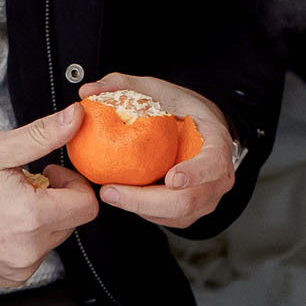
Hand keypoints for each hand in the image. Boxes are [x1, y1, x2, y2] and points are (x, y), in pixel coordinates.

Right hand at [0, 108, 99, 287]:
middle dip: (56, 199)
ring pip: (54, 237)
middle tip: (24, 186)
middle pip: (72, 221)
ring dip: (42, 219)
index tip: (50, 173)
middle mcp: (30, 248)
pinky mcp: (13, 278)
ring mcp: (22, 267)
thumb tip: (75, 119)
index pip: (86, 204)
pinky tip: (1, 225)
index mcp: (32, 216)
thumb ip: (42, 135)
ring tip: (8, 205)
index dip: (73, 183)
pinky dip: (27, 238)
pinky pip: (36, 254)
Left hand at [78, 73, 237, 229]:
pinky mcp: (189, 213)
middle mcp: (217, 178)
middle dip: (145, 201)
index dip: (195, 173)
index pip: (214, 164)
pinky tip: (123, 196)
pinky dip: (141, 210)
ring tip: (110, 192)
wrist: (198, 130)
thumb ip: (123, 86)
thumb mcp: (156, 90)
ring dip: (138, 208)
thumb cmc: (180, 110)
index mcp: (217, 145)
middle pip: (187, 200)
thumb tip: (89, 90)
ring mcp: (205, 199)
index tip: (172, 178)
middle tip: (111, 191)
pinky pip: (165, 219)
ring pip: (174, 216)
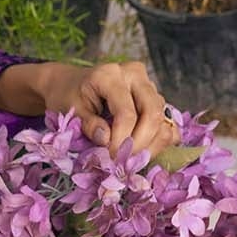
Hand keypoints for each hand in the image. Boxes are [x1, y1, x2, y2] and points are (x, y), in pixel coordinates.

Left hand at [39, 58, 180, 154]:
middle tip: (122, 162)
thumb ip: (89, 126)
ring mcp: (148, 85)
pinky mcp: (155, 98)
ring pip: (163, 119)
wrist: (71, 84)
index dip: (120, 140)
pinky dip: (159, 140)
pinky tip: (141, 151)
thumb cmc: (68, 97)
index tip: (109, 157)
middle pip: (153, 113)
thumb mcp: (71, 111)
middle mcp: (134, 75)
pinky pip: (167, 122)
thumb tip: (107, 141)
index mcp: (110, 75)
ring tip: (129, 158)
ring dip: (150, 145)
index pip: (127, 113)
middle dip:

++++++++

- _What to do_: Print out every entry above without changing a word, and leave out the pictures.

- _Solution below_:
Hand keypoints for each hand in the image. Boxes are [x1, y1, x2, y2] and points are (x, y), in pixel coordinates.

Right hand at [0, 108, 99, 287]:
middle dip: (56, 199)
ring pip: (54, 237)
middle tip: (24, 186)
middle pip: (72, 221)
ring dip: (42, 219)
index tip: (50, 173)
middle mcp: (30, 248)
pinky mcp: (13, 278)
ring mcp: (22, 267)
thumb tip: (75, 119)
index pip: (86, 204)
pinky tip: (1, 225)
index mcp: (32, 216)
thumb ip: (42, 135)
ring tip: (8, 205)
index dip: (73, 183)
pinky dip: (27, 238)
pinky pip: (36, 254)
Left hand at [78, 73, 237, 229]:
pinky mcp: (189, 213)
middle mcp: (217, 178)
middle dip: (145, 201)
index dip: (195, 173)
index pip: (214, 164)
pinky tip: (123, 196)
pinky dip: (141, 210)
ring tip: (110, 192)
wrist: (198, 130)
thumb ip: (123, 86)
thumb mcp: (156, 90)
ring dip: (138, 208)
thumb cmc: (180, 110)
index mcp: (217, 145)
middle pip: (187, 200)
thumb tip: (89, 90)
ring mcp: (205, 199)
index tip: (172, 178)
middle tip: (111, 191)
pinky pip: (165, 219)
ring pip: (174, 216)
Hand keypoints for each hand in the image. Boxes are [x1, y1, x2, y2] and points are (x, y), in pixel coordinates.

Left hand at [39, 58, 180, 154]:
middle tip: (122, 162)
thumb ip: (89, 126)
ring mcp: (148, 85)
pinky mcp: (155, 98)
ring pip: (163, 119)
wrist: (71, 84)
index dip: (120, 140)
pinky dip: (159, 140)
pinky tip: (141, 151)
thumb cmc: (68, 97)
index tip: (109, 157)
middle pip: (153, 113)
thumb mcp: (71, 111)
middle mcp: (134, 75)
pinky pip: (167, 122)
thumb tip: (107, 141)
index mcp: (110, 75)
ring tip: (129, 158)
ring dip: (150, 145)
index pip: (127, 113)
middle dip:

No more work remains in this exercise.